Nie voll ausgelastet
Im Moment ist dort noch viel los – ob in der Frankfurter Festhalle, der Hessenhalle in Alsfeld oder in der Sporthalle Auepark in Kassel: Laut Innenministerium werden in den hessischen Impfzentren pro Tag insgesamt rund 25.000 Spritzen täglich gesetzt. Möglich wäre aber mehr als das Doppelte. Innenminister Peter Beuth (CDU) hatte die Maximalkapazität einst auf über 50.000 Impfungen pro Tag beziffert. Mangels Impfstoffs wurde diese Marke aber nie erreicht, 34.000 Spritzen waren der Höchstwert Anfang Mai. Inzwischen wäre zwar genug Impfstoff da, um die Zentren voll auszulasten. Aber das Bundesgesundheitsministerium setzt andere Schwerpunkte: Den Großteil des Impfstoffs, fast zwei Drittel, lässt es mittlerweile an niedergelassene Ärzte und Betriebsärzte liefern. Entsprechend bekommen mehr Menschen den Pieks in den Praxen als in den Zentren. So sei es auch von Anfang an gedacht gewesen, heißt es im Schreiben an die Impfzentren: „Das Ziel war und ist eine Regelversorgung durch die Ärzteschaft.“
Schleppender Start nach eiligem „Impfbefehl“
Angefangen hatte alles mit einem „Einsatzbefehl“ der Landesregierung an alle Landkreise und kreisfreien Städte Ende vergangenen Jahres. Sie sollten innerhalb kürzester Zeit, bis Mitte Dezember, Impfzentren aufbauen. Im Befehl war alles minutiös vorgegeben, bis hin zur Kapazität: insgesamt 30.000 Impfungen pro Tag und Zentrum sollten möglich sein. Kreise und Städte setzten den Befehl um, bauten Impfstraßen auf, schafften Super-Kühlschränke an, um den Impfstoff lagern zu können. Am 14. Dezember meldeten sie sich einsatzbereit. Allein: Es fehlte der Impfstoff.

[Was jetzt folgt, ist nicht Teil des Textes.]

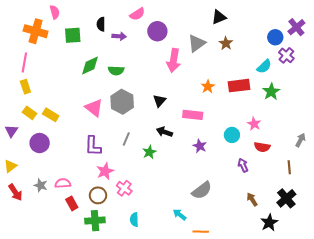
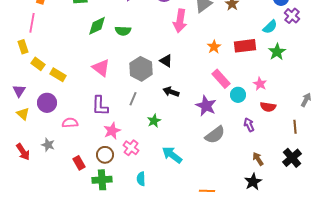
yellow rectangle: (25, 87) -> (23, 47), moved
black triangle: (159, 101) -> (166, 61), turned -40
gray hexagon: (122, 102) -> (141, 69), moved
yellow rectangle: (29, 113) -> (38, 64), moved
pink rectangle: (193, 115) -> (221, 79), moved, turned 42
purple star: (200, 146) -> (206, 106), size x1.5
green star: (149, 152) -> (154, 121), moved
yellow triangle: (10, 166) -> (23, 114), moved, turned -40
pink semicircle: (63, 183) -> (70, 123), moved
gray semicircle: (202, 190) -> (215, 135), moved
cyan arrow: (180, 215) -> (172, 155), moved, size x1.5
black star: (269, 223) -> (253, 182), moved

Die ersten 10.000 Impfdosen bekam Hessen dann am zweiten Weihnachtsfeiertag geliefert. Doch für den Betrieb der Zentren reichte das nicht, alles wurde von mobilen Impfteams verimpft, in Altenheimen und Krankenhäusern. Erst am 19. Januar gingen zumindest sechs der 28 Zentren in Betrieb, drei Wochen später öffneten dann auch die übrigen 22. Zwei Monate lang führte an ihnen kein Weg vorbei, wenn’s ums Impfen ging. Auch deshalb, weil nur sie den empfindlichen Impfstoff von Biontech/Pfizer lagern konnten.

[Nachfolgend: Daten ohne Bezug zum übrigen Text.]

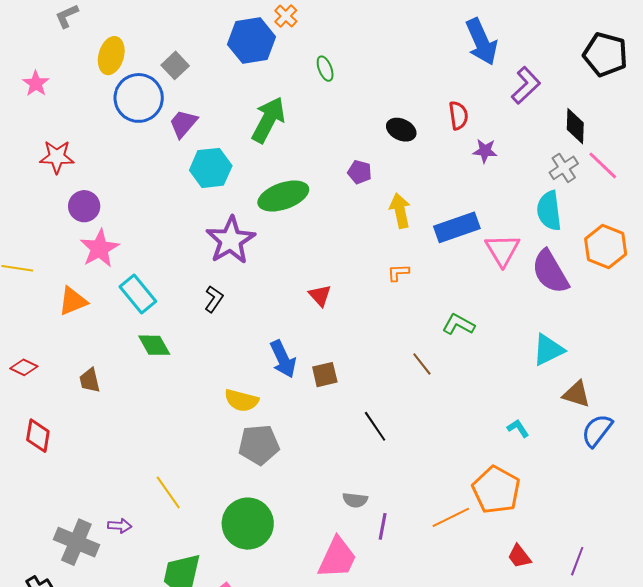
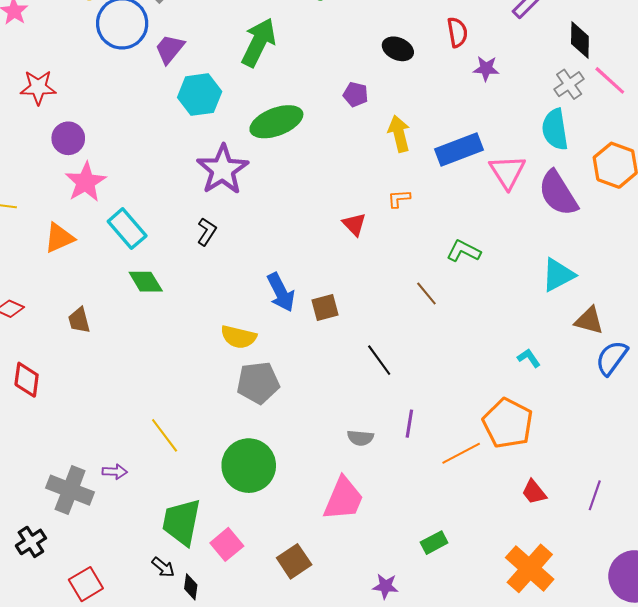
red triangle: (320, 296) -> (354, 224), moved
purple line: (383, 526) -> (409, 424), moved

Kostenpunkt: 640 Millionen Euro
Nach Ostern änderte sich alles: Die Europäische Arzneimittelagentur EMA hatte die Lagerung bei Kühlschranktemperatur erlaubt, und die Hausärzte stiegen mit ein. Die Zahl der Impfungen schnellte in die Höhe, die Kassenärztliche Vereinigung (KV) sprach stolz vom „Impfturbo“. Der KV waren die Zentren schon lange an Dorn im Auge. Sie würden „überflüssigerweise“ betrieben, erklärte etwa der Chef der KV Hessen, Frank Dastych, und wetterte gegen „gewisse, an ihren Impfzentren klebende Landesregierungen“. Nun hat die Landesregierung ihren Rückzug aus dem Impfbetrieb angekündigt. Eine maßgebliche Rolle dürfte dabei die Tatsache spielen, dass der Bund die Impfzentren nur bis Ende September bezuschusst. Das Hessische Innenministerium beziffert die Betriebskosten für die 28 Zentren auf 50,4 Millionen Euro pro Monat. Zusammen mit den Ausgaben etwa für die Terminvergabeplattform und die Hotline kommen demnach am Ende wohl rund 640 Millionen Euro zusammen. Die Hälfte davon übernimmt der Bund. Eine Spritze im Impfzentrum hat damit ein Vielfaches von dem gekostet, was niedergelassene Ärzte abrechnen. Das hat das Innenministerium auch stets eingeräumt. Die Regierung betont aber auch im Rundschreiben, die Impfzentren seien „nach wie vor unverzichtbar, um sicherzustellen, dass verfügbare Impfdosen auch schnellstmöglich eingesetzt werden können“. Und in jedem Fall sollen die Zentren garantieren, dass jeder, der dort die Erstimpfung bekommen hat, bis Ende September auch noch die Zweitimpfung erhält.